_Task to complete_: Return exactly those lines of the material below that fall between the line holding "10. Sudre B, Broqua" and the line holding "21. Basu A, Shah", inclusive.
#### Data listing
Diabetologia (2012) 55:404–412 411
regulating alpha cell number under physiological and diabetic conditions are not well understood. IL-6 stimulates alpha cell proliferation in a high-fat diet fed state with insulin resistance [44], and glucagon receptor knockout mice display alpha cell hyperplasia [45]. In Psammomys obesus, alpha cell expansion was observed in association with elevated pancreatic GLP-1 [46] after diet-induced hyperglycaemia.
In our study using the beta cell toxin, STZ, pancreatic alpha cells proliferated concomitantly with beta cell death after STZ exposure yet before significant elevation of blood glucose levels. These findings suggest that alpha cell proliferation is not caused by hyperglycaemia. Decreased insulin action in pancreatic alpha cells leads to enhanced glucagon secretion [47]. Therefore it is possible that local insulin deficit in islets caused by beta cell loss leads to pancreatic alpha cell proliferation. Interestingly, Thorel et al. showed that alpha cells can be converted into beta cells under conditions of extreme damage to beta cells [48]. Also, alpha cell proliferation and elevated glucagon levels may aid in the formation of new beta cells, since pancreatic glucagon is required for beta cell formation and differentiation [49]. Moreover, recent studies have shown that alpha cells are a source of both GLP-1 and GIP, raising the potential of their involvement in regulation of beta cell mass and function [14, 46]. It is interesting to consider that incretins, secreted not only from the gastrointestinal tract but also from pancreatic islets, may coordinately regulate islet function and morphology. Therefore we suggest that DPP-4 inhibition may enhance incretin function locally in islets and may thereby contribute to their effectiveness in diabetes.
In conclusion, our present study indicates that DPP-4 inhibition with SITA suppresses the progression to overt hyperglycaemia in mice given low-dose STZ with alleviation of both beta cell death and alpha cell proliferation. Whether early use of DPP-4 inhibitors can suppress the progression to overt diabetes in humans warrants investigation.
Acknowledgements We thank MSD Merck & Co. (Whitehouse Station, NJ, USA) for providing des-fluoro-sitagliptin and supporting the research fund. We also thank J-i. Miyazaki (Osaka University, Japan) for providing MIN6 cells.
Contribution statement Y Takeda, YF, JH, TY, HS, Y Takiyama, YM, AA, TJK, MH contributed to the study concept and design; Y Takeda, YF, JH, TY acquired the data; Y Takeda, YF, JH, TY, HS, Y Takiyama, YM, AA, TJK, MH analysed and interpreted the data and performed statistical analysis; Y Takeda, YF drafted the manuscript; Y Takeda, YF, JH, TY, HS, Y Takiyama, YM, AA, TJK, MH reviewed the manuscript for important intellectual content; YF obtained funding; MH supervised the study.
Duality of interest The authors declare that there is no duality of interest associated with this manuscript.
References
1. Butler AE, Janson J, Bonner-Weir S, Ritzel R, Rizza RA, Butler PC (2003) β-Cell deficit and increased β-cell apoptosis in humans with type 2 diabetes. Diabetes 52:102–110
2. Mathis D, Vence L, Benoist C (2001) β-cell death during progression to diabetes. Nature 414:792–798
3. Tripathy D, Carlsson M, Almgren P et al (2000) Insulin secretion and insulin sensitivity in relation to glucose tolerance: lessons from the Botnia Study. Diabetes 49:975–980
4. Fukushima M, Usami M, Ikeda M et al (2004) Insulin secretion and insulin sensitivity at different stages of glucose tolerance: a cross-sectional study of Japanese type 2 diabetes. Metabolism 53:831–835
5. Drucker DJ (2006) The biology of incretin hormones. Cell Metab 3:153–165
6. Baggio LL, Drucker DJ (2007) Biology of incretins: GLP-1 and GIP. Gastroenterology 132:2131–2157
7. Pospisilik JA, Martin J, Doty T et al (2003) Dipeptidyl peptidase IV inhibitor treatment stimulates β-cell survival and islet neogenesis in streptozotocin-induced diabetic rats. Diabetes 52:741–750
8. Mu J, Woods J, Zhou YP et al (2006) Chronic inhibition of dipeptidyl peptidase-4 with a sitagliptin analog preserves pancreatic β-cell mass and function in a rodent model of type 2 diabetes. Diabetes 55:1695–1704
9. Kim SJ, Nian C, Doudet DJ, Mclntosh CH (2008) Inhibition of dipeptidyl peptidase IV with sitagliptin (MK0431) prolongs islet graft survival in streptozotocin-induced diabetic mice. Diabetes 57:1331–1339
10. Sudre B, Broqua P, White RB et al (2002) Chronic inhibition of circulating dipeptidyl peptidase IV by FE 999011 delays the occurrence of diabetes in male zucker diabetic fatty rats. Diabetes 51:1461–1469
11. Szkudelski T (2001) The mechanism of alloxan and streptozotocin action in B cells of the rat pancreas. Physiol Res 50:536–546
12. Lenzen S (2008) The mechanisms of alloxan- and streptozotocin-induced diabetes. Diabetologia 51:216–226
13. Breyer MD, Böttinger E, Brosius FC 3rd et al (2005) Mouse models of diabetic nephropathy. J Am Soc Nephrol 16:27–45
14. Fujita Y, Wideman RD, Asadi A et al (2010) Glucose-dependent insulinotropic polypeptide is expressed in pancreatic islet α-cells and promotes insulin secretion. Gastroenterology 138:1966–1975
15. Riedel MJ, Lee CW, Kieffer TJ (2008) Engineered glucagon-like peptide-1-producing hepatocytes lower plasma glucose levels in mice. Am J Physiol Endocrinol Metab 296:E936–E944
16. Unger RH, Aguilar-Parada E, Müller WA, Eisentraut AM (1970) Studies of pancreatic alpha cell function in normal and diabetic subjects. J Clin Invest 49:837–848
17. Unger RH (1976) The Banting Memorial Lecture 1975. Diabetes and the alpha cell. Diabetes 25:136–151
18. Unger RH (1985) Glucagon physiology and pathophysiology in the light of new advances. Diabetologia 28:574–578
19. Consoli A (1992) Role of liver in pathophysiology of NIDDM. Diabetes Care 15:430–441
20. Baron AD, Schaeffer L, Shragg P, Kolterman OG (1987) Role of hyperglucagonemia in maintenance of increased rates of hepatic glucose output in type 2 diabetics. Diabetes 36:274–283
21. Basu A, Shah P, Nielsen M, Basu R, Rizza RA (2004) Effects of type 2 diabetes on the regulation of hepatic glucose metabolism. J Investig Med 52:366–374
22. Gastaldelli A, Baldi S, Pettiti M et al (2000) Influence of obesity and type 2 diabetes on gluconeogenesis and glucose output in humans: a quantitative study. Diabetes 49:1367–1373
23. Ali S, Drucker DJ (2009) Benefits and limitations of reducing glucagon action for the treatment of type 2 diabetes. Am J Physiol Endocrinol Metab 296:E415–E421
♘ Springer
########
_Answer area_:
10. Sudre B, Broqua P, White RB et al (2002) Chronic inhibition of circulating dipeptidyl peptidase IV by FE 999011 delays the occurrence of diabetes in male zucker diabetic fatty rats. Diabetes 51:1461–1469
11. Szkudelski T (2001) The mechanism of alloxan and streptozotocin action in B cells of the rat pancreas. Physiol Res 50:536–546
12. Lenzen S (2008) The mechanisms of alloxan- and streptozotocin-induced diabetes. Diabetologia 51:216–226
13. Breyer MD, Böttinger E, Brosius FC 3rd et al (2005) Mouse models of diabetic nephropathy. J Am Soc Nephrol 16:27–45
14. Fujita Y, Wideman RD, Asadi A et al (2010) Glucose-dependent insulinotropic polypeptide is expressed in pancreatic islet α-cells and promotes insulin secretion. Gastroenterology 138:1966–1975
15. Riedel MJ, Lee CW, Kieffer TJ (2008) Engineered glucagon-like peptide-1-producing hepatocytes lower plasma glucose levels in mice. Am J Physiol Endocrinol Metab 296:E936–E944
16. Unger RH, Aguilar-Parada E, Müller WA, Eisentraut AM (1970) Studies of pancreatic alpha cell function in normal and diabetic subjects. J Clin Invest 49:837–848
17. Unger RH (1976) The Banting Memorial Lecture 1975. Diabetes and the alpha cell. Diabetes 25:136–151
18. Unger RH (1985) Glucagon physiology and pathophysiology in the light of new advances. Diabetologia 28:574–578
19. Consoli A (1992) Role of liver in pathophysiology of NIDDM. Diabetes Care 15:430–441
20. Baron AD, Schaeffer L, Shragg P, Kolterman OG (1987) Role of hyperglucagonemia in maintenance of increased rates of hepatic glucose output in type 2 diabetics. Diabetes 36:274–283
21. Basu A, Shah P, Nielsen M, Basu R, Rizza RA (2004) Effects of type 2 diabetes on the regulation of hepatic glucose metabolism. J Investig Med 52:366–374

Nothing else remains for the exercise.